店内へ入るとすぐ目の前に受付のカウンターがあり、黄色のユニホームを着た店員の男が1人いた。もちろん、胸元には大して可愛くないウサギのコットンちゃんのイラストがプリントされている。
「いらっしゃーせ……」
猫背気味の出っ歯の男。2人を見る目はなんともいやらしいものだった。
「あのぉ……」
ネル・フィードが話しかけようとしたと同時に、その店員の男の方から声をかけてきた。
「ヒヒヒ。身分証明書の提示を、お願い致します……」
「え、えーと……」
「ヒヒヒ。お客さん。そっちのお客さんですか?」
「え?」
「お客さんたち、別にネットを利用しに来たわけじゃあ、ないんでしょ?」
「え?」
「もう自分ここ長いんで分かるんですよ。身分証明書もいりません。なのでお部屋はビデオルームになります。それでよろしいですよね?」
「はい。それでお願いします」
「お2人で3時間、2,900ルーロです。

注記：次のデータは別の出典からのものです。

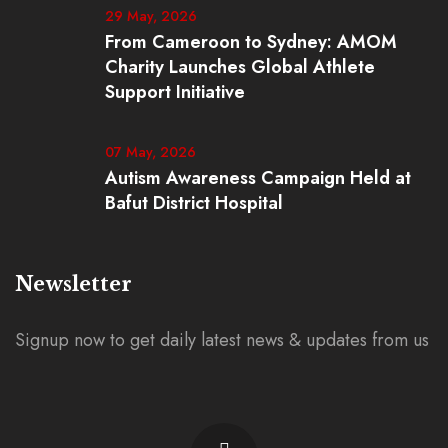
29 May, 2026
From Cameroon to Sydney: AMOM
Charity Launches Global Athlete
Support Initiative
07 May, 2026
Autism Awareness Campaign Held at
Bafut District Hospital
Newsletter
Signup now to get daily latest news & updates from us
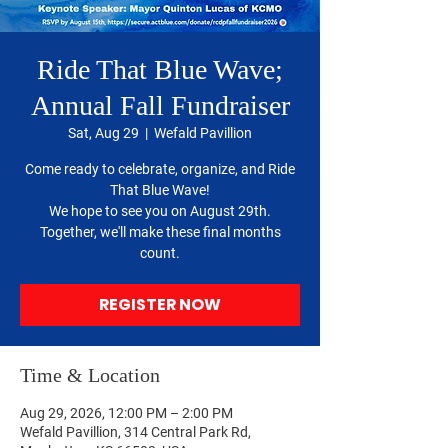
Ride That Blue Wave;
Annual Fall Fundraiser
Sat, Aug 29
  |  
Wefald Pavillion
Come ready to celebrate, organize, and Ride
That Blue Wave!
We hope to see you on August 29th.
Together, we'll make these final months
count.
REGISTER NOW
Time & Location
Aug 29, 2026, 12:00 PM – 2:00 PM
Wefald Pavillion, 314 Central Park Rd,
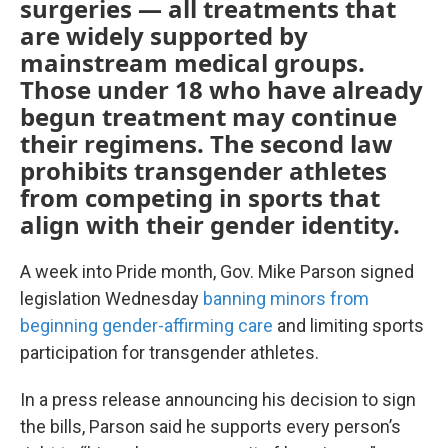
surgeries — all treatments that
are widely supported by
mainstream medical groups.
Those under 18 who have already
begun treatment may continue
their regimens. The second law
prohibits transgender athletes
from competing in sports that
align with their gender identity.
A week into Pride month, Gov. Mike Parson signed
legislation Wednesday
banning minors from
beginning gender-affirming care
and limiting sports
participation for transgender athletes.
In a press release announcing his decision to sign
the bills, Parson said he supports every person’s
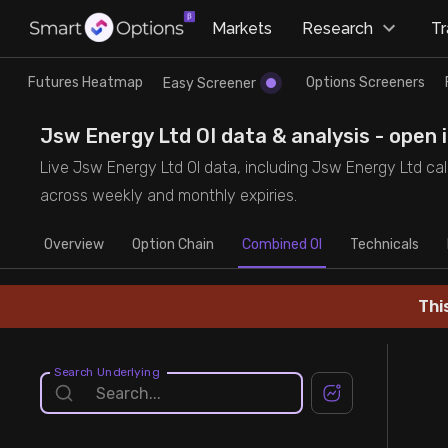
×
Markets
Research
T
Research
Trade
Futures Heatmap
Options Screeners
Easy Screener
Futures Heatmap
Ready Made Strategies
Jsw Energy Ltd OI data & analysis - open 
Live Jsw Energy Ltd OI data, including Jsw Energy Ltd call
Easy Screener
Quick Options
across weekly and monthly expiries.
Overview
Options Screeners
Create Strategy
Option Chain
Combined OI
Technicals
Option Chain
Saved Strategies
Thi
Combined OI
Search Underlying
Futures Screeners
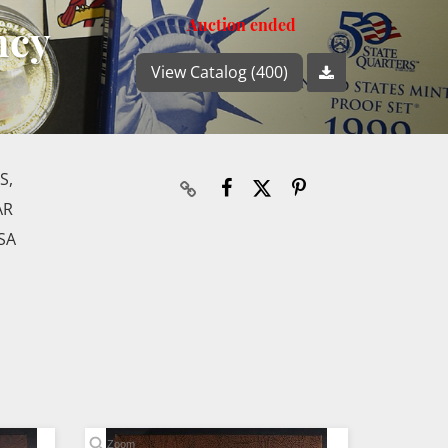
ncy
Auction ended
View Catalog (400)
S,
AR
SA
Zoom
Zoom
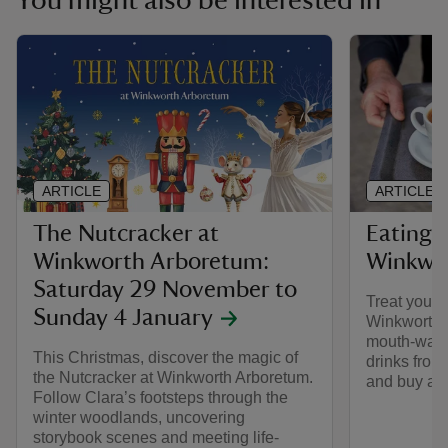
You might also be interested in
ARTICLE
ARTICLE
The Nutcracker at
Eating 
Winkworth Arboretum:
Winkwo
Saturday 29 November to
Treat yourse
Sunday 4 January
Winkworth A
mouth-wate
This Christmas, discover the magic of
drinks from
the Nutcracker at Winkworth Arboretum.
and buy a l
Follow Clara’s footsteps through the
winter woodlands, uncovering
storybook scenes and meeting life-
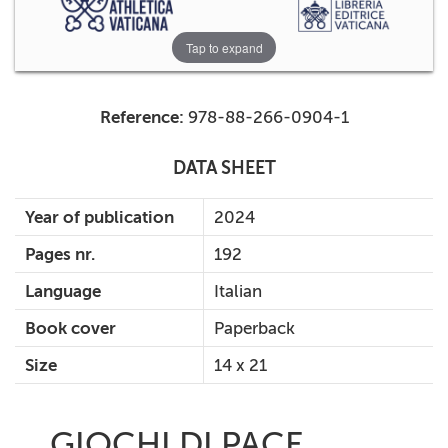
Tap to expand
Reference:
978-88-266-0904-1
DATA SHEET
Year of publication
2024
Pages nr.
192
Language
Italian
Book cover
Paperback
Size
14 x 21
GIOCHI DI PACE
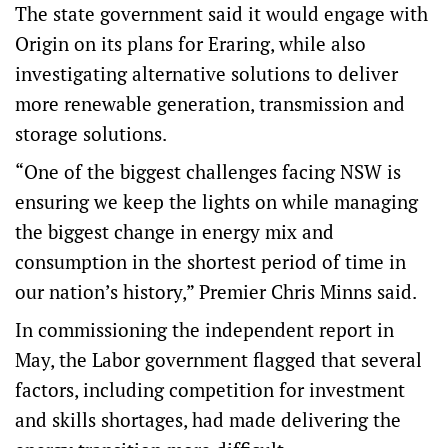
The state government said it would engage with
Origin on its plans for Eraring, while also
investigating alternative solutions to deliver
more renewable generation, transmission and
storage solutions.
“One of the biggest challenges facing NSW is
ensuring we keep the lights on while managing
the biggest change in energy mix and
consumption in the shortest period of time in
our nation’s history,” Premier Chris Minns said.
In commissioning the independent report in
May, the Labor government flagged that several
factors, including competition for investment
and skills shortages, had made delivering the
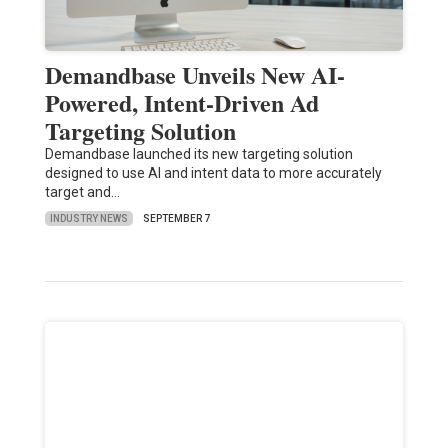
Demandbase Unveils New AI-
Powered, Intent-Driven Ad
Targeting Solution
Demandbase launched its new targeting solution
designed to use AI and intent data to more accurately
target and…
INDUSTRY NEWS
SEPTEMBER 7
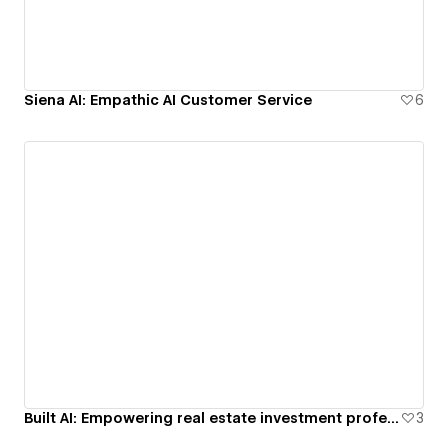
Siena AI: Empathic AI Customer Service
6
Built AI: Empowering real estate investment professionals
3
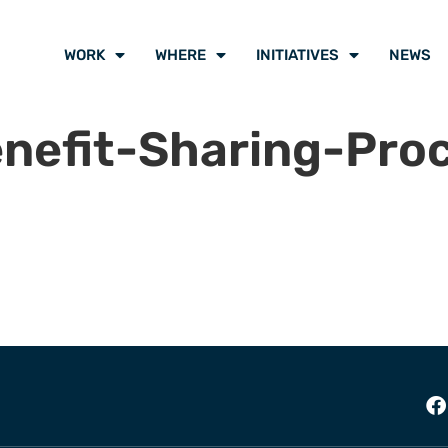
WORK
WHERE
INITIATIVES
NEWS
nefit-Sharing-Pro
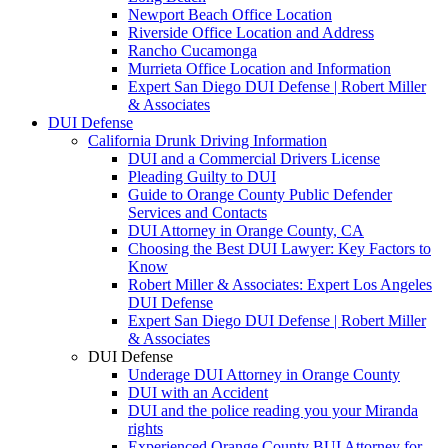
Newport Beach Office Location
Riverside Office Location and Address
Rancho Cucamonga
Murrieta Office Location and Information
Expert San Diego DUI Defense | Robert Miller
& Associates
DUI Defense
California Drunk Driving Information
DUI and a Commercial Drivers License
Pleading Guilty to DUI
Guide to Orange County Public Defender
Services and Contacts
DUI Attorney in Orange County, CA
Choosing the Best DUI Lawyer: Key Factors to
Know
Robert Miller & Associates: Expert Los Angeles
DUI Defense
Expert San Diego DUI Defense | Robert Miller
& Associates
DUI Defense
Underage DUI Attorney in Orange County
DUI with an Accident
DUI and the police reading you your Miranda
rights
Experienced Orange County BUI Attorney for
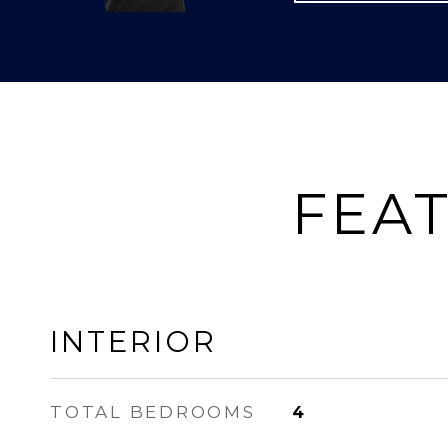
FEAT
INTERIOR
TOTAL BEDROOMS
4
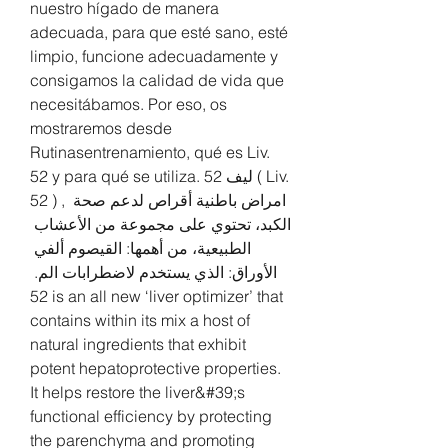
nuestro hígado de manera 
adecuada, para que esté sano, esté 
limpio, funcione adecuadamente y 
consigamos la calidad de vida que 
necesitábamos. Por eso, os 
mostraremos desde 
Rutinasentrenamiento, qué es Liv. 
52 y para qué se utiliza. ليف 52 ( Liv. 
52 ) , امراض باطنية أقراص لدعم صحة 
الكبد، تحتوي على مجموعة من الأعشاب 
الطبيعية، من أهمها: القيصوم ألفي 
الأوراق: الذي يستخدم لاضطرابات الم. 
52 is an all new ‘liver optimizer’ that 
contains within its mix a host of 
natural ingredients that exhibit 
potent hepatoprotective properties. 
It helps restore the liver&#39;s 
functional efficiency by protecting 
the parenchyma and promoting 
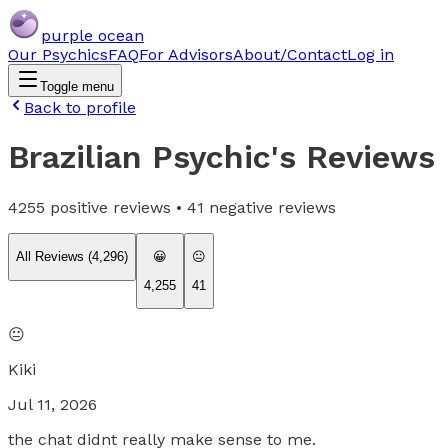
purple ocean
Our Psychics
FAQ
For Advisors
About/Contact
Log in
Toggle menu
Back to profile
Brazilian Psychic
's Reviews
4255
positive reviews •
41
negative reviews
All Reviews (
4,296
)
😀
😐
4,255
41
😐
Kiki
Jul 11, 2026
the chat didnt really make sense to me.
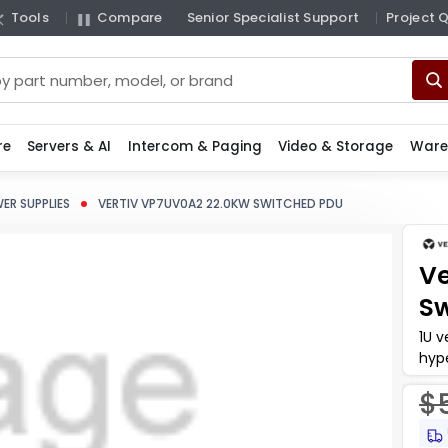
Tools
Compare
Senior Specialist Support
Project 
re
Servers & AI
Intercom & Paging
Video & Storage
Ware
ER SUPPLIES
VERTIV VP7UV0A2 22.0KW SWITCHED PDU
Ve
Sw
1U v
hyp
whe
$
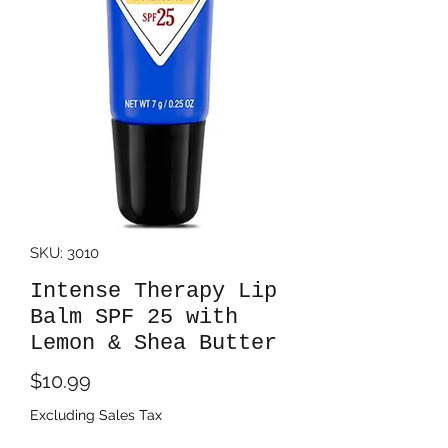
SKU: 3010
Intense Therapy Lip
Balm SPF 25 with
Lemon & Shea Butter
Price
$10.99
Excluding Sales Tax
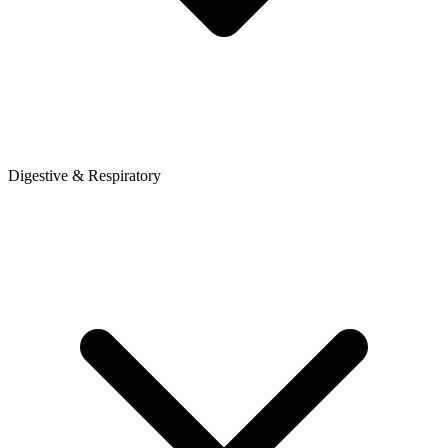
Digestive & Respiratory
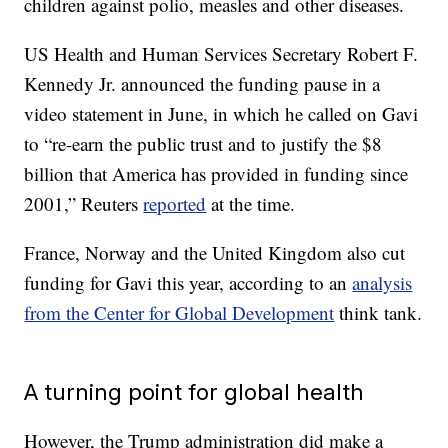
children against polio, measles and other diseases.
US Health and Human Services Secretary Robert F.
Kennedy Jr. announced the funding pause in a
video statement in June, in which he called on Gavi
to “re-earn the public trust and to justify the $8
billion that America has provided in funding since
2001,” Reuters
reported
at the time.
France, Norway and the United Kingdom also cut
funding for Gavi this year, according to an
analysis
from the Center for Global Development
think tank.
A turning point for global health
However, the Trump administration did make a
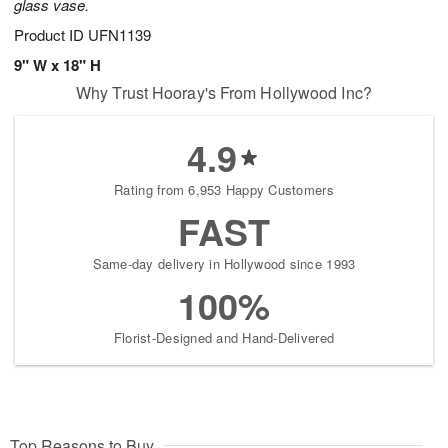
glass vase.
Product ID
UFN1139
9" W x 18" H
Why Trust Hooray's From Hollywood Inc?
4.9
Rating from 6,953 Happy Customers
FAST
Same-day delivery in Hollywood since 1993
100%
Florist-Designed and Hand-Delivered
Top Reasons to Buy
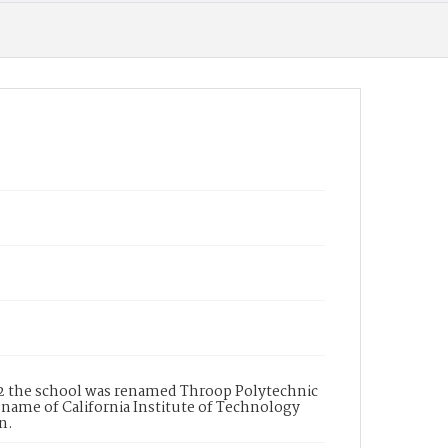
92 the school was renamed Throop Polytechnic
t name of California Institute of Technology
n.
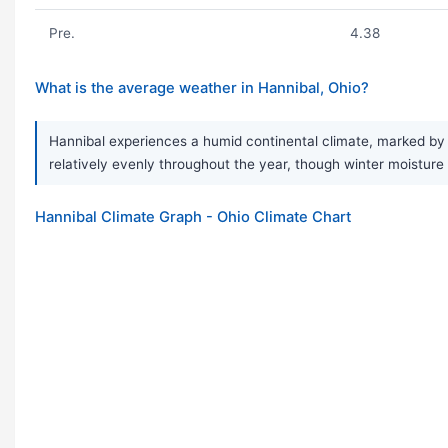
Pre.
4.38
What is the average weather in Hannibal, Ohio?
Hannibal experiences a humid continental climate, marked by s
relatively evenly throughout the year, though winter moisture
Hannibal Climate Graph - Ohio Climate Chart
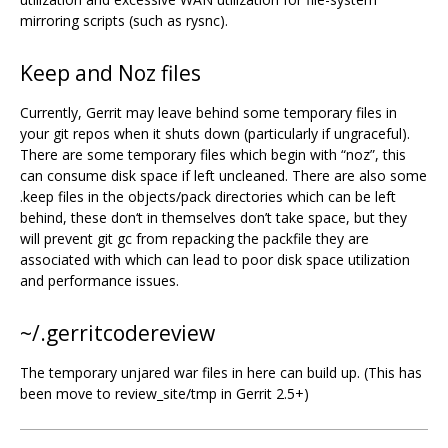
mirroring scripts (such as rysnc).
Keep and Noz files
Currently, Gerrit may leave behind some temporary files in
your git repos when it shuts down (particularly if ungraceful).
There are some temporary files which begin with “noz”, this
can consume disk space if left uncleaned. There are also some
.keep files in the objects/pack directories which can be left
behind, these don‘t in themselves don’t take space, but they
will prevent git gc from repacking the packfile they are
associated with which can lead to poor disk space utilization
and performance issues.
~/.gerritcodereview
The temporary unjared war files in here can build up. (This has
been move to review_site/tmp in Gerrit 2.5+)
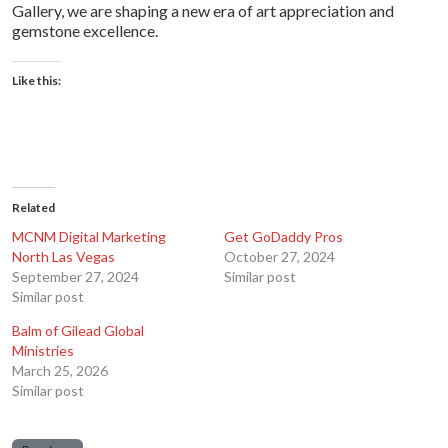
Gallery, we are shaping a new era of art appreciation and
gemstone excellence.
Like this:
Related
MCNM Digital Marketing
Get GoDaddy Pros
North Las Vegas
October 27, 2024
September 27, 2024
Similar post
Similar post
Balm of Gilead Global
Ministries
March 25, 2026
Similar post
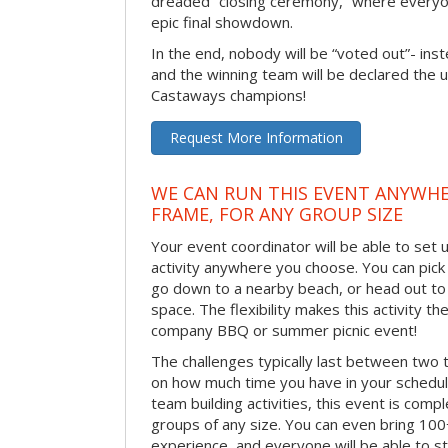
dreaded “closing ceremony,” where every
epic final showdown.
In the end, nobody will be “voted out”- inste
and the winning team will be declared the 
Castaways champions!
Request More Information
WE CAN RUN THIS EVENT ANYWHER
FRAME, FOR ANY GROUP SIZE
Your event coordinator will be able to se
activity anywhere you choose. You can pick 
go down to a nearby beach, or head out to
space. The flexibility makes this activity th
company BBQ or summer picnic event!
The challenges typically last between two 
on how much time you have in your schedule.
team building activities, this event is compl
groups of any size. You can even bring 100
experience, and everyone will be able to st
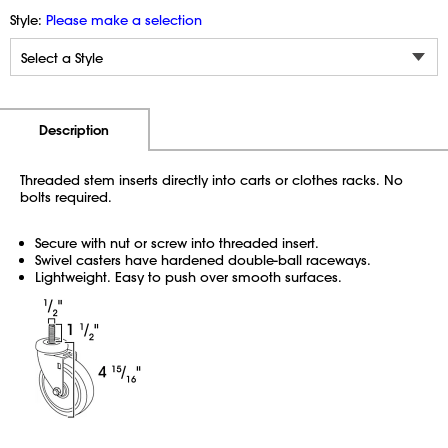
Style:
Please make a selection
Additional Information
Pricing
Description
Threaded stem inserts directly into carts or clothes racks. No
bolts required.
Secure with nut or screw into threaded insert.
Swivel casters have hardened double-ball raceways.
Lightweight. Easy to push over smooth surfaces.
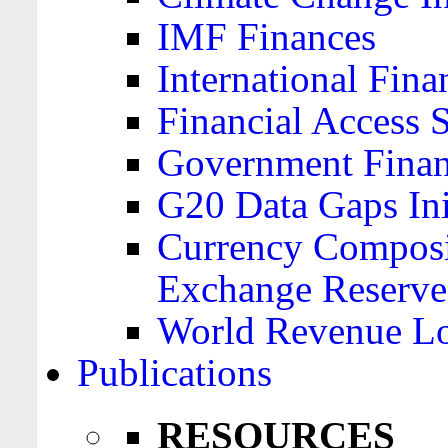
IMF Finances
International Finan
Financial Access 
Government Financ
G20 Data Gaps Ini
Currency Composit
Exchange Reserve
World Revenue Lo
Publications
RESOURCES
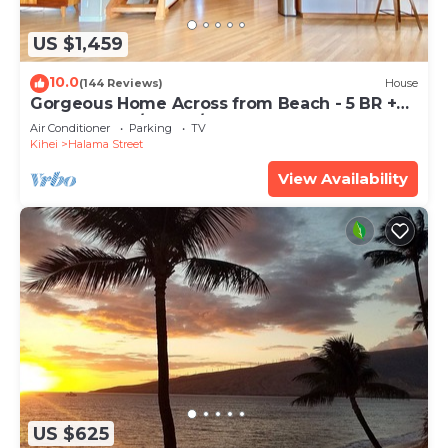
US $1,459
10.0
(144 Reviews)
House
Gorgeous Home Across from Beach - 5 BR +
Opt. Cottage/4 Bath/AC
Air Conditioner
Parking
TV
Kihei
Halama Street
View Availability
US $625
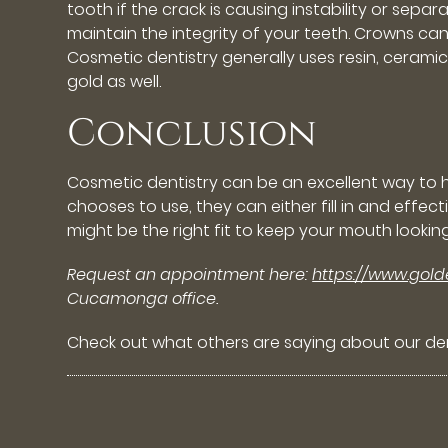
tooth if the crack is causing instability or se
maintain the integrity of your teeth. Crowns ca
Cosmetic dentistry generally uses resin, cerami
gold as well.
Conclusion
Cosmetic dentistry can be an excellent way to
chooses to use, they can either fill in and eff
might be the right fit to keep your mouth lookin
Request an appointment here:
https://www.gol
Cucamonga office.
Check out what others are saying about our den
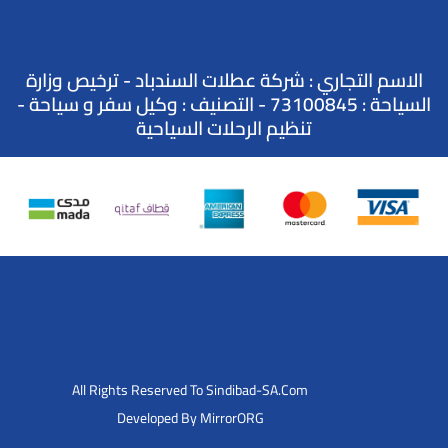
الاسم التجاري : شركة عطلات السندباد - ترخيص وزارة
السياحة : 73100845 - التصنيف : وكيل سفر و سياحة -
تنظيم الرحلات السياحية
All Rights Reserved To Sindibad-SA.Com
Developed By MirrorORG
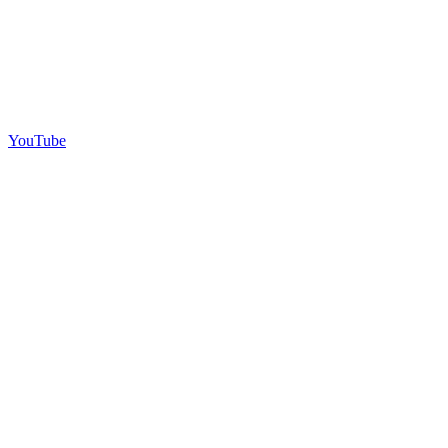
YouTube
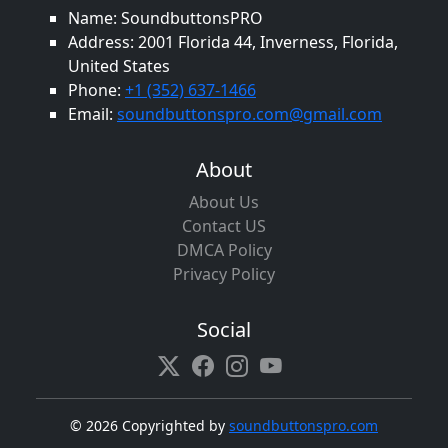
Name: SoundbuttonsPRO
Address: 2001 Florida 44, Inverness, Florida,
United States
Phone:
+1 (352) 637-1466
Email:
soundbuttonspro.com@gmail.com
About
About Us
Contact US
DMCA Policy
Privacy Policy
Social
©
2026 Copyrighted by
soundbuttonspro.com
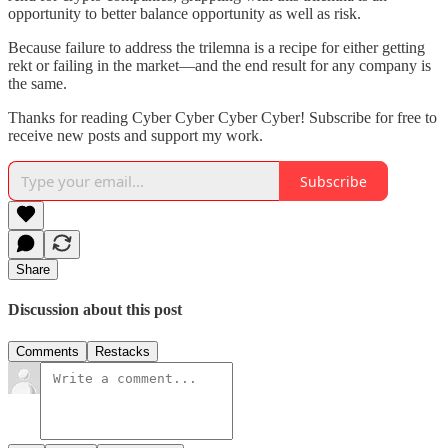
opportunity to better balance opportunity as well as risk.
Because failure to address the trilemna is a recipe for either getting
rekt or failing in the market—and the end result for any company is
the same.
Thanks for reading Cyber Cyber Cyber Cyber! Subscribe for free to
receive new posts and support my work.
Subscribe
Share
Discussion about this post
Comments
Restacks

ヒヒヒ……」
「あ、はい、じゃあ……これで」
ネル・フィードは3,000ルーロを店員に手渡した。
ピッ、ピピッ! ウィーン……
ビリッ!
店員はレジを操作し、釣りを渡すと部屋番号の札を差し出した。
「どうぞ、ごゆっくり。ヒヒヒ」
部屋番号『19』
「行きますよ! アイリッサさん」
「はい! ぷひー……」
残ネル史上最エロの幕が上がる。